[Texto dado]
----------
13 abril 2011

PORTUGAL AJOELHOU

PORTUGAL AJOELHOU«É triste dizê-lo. Mas as coisas são o que são. Não vale a pena esconder a realidade. A verdade vem sempre ao de cima, cedo ou tarde. Portugal estava a viver, há muito tempo, acima dos seus recursos. O excessivo despesismo do Estado e das famílias, o endividamento, público e privado, o espectro de falências sucessivas e do desemprego crescente, conjugado com a avidez dos mercados especulativos e a pressão das agências de rating, ao serviço dos mesmos especuladores - que poucos ousam contestar -, conduziram-nos à beira do colapso: seria a bancarrota ou o pedido de auxílio ao FEEF (Fundo Europeu de Estabilidade Financeira) e ao FMI (Fundo Monetário Internacional).
Foi na quarta-feira passada, 6 de Abril, que José Sócrates e o Governo demissionário foram forçados, pelas circunstâncias, não havia outra alternativa, a dirigir a carta formal de pedido de apoio às instituições monetárias europeias e internacionais. Podia tê-lo feito antes e com menos dramatismo? Provavelmente. Mas um conjunto de circunstâncias adversas, políticas e económicas, em que as culpas estão repartidas, como a história o dirá, precipitou as coisas. A seu tempo, com isenção e transparência, saberemos como tudo se passou.
----------
[Entradas guardadas]
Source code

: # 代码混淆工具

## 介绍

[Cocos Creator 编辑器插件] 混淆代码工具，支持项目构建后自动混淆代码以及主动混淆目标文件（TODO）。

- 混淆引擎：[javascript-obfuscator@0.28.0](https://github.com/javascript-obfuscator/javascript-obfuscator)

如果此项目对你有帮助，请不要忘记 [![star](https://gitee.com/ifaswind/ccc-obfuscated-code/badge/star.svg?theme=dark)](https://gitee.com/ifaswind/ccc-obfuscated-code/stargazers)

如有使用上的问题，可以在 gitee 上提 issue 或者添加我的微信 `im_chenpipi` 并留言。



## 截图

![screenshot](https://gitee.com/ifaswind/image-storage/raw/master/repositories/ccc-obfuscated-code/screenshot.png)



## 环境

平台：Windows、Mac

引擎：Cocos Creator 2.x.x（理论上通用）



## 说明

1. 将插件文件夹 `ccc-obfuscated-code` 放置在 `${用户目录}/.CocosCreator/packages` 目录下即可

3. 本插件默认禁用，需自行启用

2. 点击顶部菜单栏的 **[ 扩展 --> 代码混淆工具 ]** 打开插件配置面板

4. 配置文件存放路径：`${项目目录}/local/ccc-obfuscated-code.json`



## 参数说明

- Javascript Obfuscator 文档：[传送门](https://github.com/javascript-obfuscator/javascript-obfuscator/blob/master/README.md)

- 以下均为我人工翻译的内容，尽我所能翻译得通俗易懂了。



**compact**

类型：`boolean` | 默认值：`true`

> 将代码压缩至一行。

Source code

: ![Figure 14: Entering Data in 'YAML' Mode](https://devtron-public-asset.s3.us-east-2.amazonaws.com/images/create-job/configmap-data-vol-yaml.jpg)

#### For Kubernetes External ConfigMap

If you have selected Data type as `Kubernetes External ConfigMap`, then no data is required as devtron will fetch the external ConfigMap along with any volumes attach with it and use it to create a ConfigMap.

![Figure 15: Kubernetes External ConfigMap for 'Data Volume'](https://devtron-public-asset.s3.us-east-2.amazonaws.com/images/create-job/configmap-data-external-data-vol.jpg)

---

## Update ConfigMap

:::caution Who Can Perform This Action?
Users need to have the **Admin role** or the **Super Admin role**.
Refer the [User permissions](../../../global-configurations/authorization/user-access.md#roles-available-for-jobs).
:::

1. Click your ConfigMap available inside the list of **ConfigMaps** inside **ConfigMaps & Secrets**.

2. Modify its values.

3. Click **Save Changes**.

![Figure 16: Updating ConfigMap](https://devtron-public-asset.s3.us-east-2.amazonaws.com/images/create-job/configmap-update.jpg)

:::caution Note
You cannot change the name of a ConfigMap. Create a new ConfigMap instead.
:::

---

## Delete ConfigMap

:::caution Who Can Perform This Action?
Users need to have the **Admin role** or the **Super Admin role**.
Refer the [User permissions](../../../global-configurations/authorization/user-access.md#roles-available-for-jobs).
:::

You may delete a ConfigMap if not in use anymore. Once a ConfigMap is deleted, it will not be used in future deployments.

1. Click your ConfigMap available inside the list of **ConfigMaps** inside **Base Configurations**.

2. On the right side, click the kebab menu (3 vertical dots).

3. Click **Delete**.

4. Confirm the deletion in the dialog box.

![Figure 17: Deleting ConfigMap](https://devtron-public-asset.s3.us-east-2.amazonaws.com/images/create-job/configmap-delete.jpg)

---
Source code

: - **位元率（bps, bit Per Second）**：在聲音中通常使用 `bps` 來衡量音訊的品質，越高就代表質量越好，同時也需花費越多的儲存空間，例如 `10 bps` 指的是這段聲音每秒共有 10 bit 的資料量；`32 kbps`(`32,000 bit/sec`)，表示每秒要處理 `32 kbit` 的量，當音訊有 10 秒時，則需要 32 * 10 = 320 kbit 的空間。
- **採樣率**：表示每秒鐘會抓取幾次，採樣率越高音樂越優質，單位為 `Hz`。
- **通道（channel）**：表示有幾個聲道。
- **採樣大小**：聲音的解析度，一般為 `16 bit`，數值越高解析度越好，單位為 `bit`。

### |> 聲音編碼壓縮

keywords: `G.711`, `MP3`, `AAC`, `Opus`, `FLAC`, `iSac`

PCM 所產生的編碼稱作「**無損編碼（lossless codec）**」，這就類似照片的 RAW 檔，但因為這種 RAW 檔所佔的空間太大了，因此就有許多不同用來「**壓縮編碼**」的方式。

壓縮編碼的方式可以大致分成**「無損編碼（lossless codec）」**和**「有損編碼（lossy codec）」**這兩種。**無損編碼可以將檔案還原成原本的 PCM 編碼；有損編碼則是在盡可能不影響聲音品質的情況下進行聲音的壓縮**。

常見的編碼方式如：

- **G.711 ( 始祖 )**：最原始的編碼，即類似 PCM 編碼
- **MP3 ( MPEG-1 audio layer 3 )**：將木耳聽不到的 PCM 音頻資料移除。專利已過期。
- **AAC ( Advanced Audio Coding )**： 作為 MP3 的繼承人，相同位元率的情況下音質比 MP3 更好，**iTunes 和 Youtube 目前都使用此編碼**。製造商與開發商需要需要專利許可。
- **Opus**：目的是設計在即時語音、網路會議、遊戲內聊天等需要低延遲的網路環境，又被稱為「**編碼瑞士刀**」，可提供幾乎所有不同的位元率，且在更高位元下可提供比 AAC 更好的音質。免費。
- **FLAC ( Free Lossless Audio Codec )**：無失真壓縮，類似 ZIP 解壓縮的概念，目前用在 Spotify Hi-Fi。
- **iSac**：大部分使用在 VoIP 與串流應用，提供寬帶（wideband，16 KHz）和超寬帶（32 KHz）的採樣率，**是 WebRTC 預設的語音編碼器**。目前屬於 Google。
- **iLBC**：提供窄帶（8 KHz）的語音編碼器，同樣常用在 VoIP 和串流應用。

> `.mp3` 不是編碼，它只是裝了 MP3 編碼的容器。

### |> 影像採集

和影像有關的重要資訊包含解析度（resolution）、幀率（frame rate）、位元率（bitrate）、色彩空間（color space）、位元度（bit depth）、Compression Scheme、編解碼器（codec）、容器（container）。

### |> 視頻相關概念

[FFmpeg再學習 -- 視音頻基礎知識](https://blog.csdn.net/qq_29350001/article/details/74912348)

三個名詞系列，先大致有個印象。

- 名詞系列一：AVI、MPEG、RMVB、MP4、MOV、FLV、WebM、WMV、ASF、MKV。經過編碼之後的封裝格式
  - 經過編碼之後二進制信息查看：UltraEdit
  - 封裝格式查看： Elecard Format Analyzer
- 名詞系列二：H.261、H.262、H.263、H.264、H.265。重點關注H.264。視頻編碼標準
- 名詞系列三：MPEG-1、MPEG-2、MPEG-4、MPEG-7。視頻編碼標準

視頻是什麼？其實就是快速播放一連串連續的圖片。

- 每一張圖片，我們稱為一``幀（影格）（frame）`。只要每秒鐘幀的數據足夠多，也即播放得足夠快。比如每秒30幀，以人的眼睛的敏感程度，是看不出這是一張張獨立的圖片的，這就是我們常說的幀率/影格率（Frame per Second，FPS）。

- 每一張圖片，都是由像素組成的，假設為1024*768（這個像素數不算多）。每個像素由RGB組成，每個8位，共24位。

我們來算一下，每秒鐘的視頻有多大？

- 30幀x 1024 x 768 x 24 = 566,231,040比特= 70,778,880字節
----------
[Conjunto de exercícios]
1. Indique se cada afirmação está de acordo com o texto sobre o pedido de auxílio financeiro de Portugal, respondendo sim ou não e citando as palavras decisivas: (a) o pedido de apoio foi feito numa quarta-feira, 6 de Abril; (b) o texto diz que existia outra alternativa ao pedido de auxílio; (c) segundo o texto, apenas o Estado gastou em excesso.
2. Prossiga o texto sobre o pedido de auxílio financeiro de Portugal a partir da última frase apresentada.

[Respostas por tarefa]
1.
(a) Sim: «Foi na quarta-feira passada, 6 de Abril, que José Sócrates e o Governo demissionário foram forçados».
(b) Não: «não havia outra alternativa».
(c) Não: «O excessivo despesismo do Estado e das famílias».

2.
Agora, entrámos numa nova fase, que devemos saber negociar, com inteligência e bom senso, procurando defender do aperto terrível que aí vem - como foi prometido, prioritariamente - os mais pobres, os desempregados, os idosos que recebem pensões de miséria e os jovens da "geração à rasca", abrindo-lhes alguns horizontes. Para isso é preciso que os três pilares sociais, proclamados por Sócrates, não sejam atingidos, nos pontos principais, pelos cortes da austeridade exigidos: o Serviço Nacional de Saúde, a educação pública e a segurança e a dignidade de quem trabalha. Será possível realizar tal objectivo estando Portugal a entrar - como está - em recessão? Tenho as minhas dúvidas. Mas oxalá me engane.
O certo é que Portugal entrou no grupo das vítimas dos mercados especulativos: Grécia, Irlanda e agora, Portugal. Sem protestos sérios, até agora, contra a suicidária política europeia. Estamos, aliás, em boa companhia, porque tanto a Grécia como a Irlanda são grandes nações europeias, que muito deram, no plano histórico e cultural, à Europa, e esta muito lhes deve. A partir de agora era bom que nos pudéssemos entender, os três Estados, para o que der e vier...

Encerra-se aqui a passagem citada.